More midnight oil
Continuing to ramble about
linear clocks.
Repeating from previous:
Would we think of time differently if we were accustomed to linear clocks? Would we value the rest of each day more, and use it more efficiently or enjoyably, if we could see and anticipate the consumption as we do on the Ridhwan and the scribal? I've found that modeling and animating these devices tends to steer my thinking in that direction. Constant exposure to the real thing should do even better.
= = = = =
Google finds only one effort to reinvent the linear clock, in 1943.
Patent 2333832 by Juan Torroja of Madrid. Not much detail, not a serious invention. Torroja may have been thinking primarily of billboard-type displays on buildings. His hours over minutes display repeats
Ridhwan.
...Whereas here the hands travel, with uniform or variable movement, along a line that may be straight, curved, broken or of mixed nature, keeping or not throughout their course a direction parallel to their initial direction. At the end of the above-mentioned periods of time the hands return automatically to their starting point to travel again over the same stretch.
Torroja basically inverts
Gabry's mechanism. Gabry used a wrapped pulley or windlass to convert the linear consumption of fuel into rotary motion of the dial. Torroja intended his dial to be tacked onto an existing rotary clock movement, so he used a windlass to convert rotary to linear.
It's strange that we haven't retried linear clocks since 1600. Other common indicators have been tried in both linear and rotary forms.
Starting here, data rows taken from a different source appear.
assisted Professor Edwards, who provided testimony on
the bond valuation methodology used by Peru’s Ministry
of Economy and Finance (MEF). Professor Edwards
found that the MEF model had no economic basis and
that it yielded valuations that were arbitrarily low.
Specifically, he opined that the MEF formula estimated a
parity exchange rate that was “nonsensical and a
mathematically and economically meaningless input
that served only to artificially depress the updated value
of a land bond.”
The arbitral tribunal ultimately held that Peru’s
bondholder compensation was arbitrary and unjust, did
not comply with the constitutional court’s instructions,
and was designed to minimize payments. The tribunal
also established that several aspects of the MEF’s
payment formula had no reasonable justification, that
Car speedometers, radio frequency dials, slide rules, traffic signals.
There's no obvious correlation between the natural form of the measurement and our preferred form.
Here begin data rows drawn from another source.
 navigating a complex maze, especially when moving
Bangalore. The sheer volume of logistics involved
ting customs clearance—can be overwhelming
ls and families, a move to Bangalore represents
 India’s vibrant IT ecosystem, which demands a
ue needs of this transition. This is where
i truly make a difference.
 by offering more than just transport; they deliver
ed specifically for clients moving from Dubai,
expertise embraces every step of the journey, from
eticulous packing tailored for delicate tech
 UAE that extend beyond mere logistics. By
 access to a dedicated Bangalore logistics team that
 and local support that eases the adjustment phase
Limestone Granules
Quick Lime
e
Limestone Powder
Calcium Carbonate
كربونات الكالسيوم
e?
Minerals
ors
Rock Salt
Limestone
With clocks, the measurement is circular and we prefer circular form.
With speed, the measurement is linear and we prefer circular form.
With radio freq, the measurement is linear and we prefer linear form.
With slide rules, the log pattern is circular and we prefer linear form.
With traffic signals, the green/yellow/red pattern is circular, and we prefer linear form...
EXCEPT that circular clock-style traffic lights were common for a long time in ... Madrid.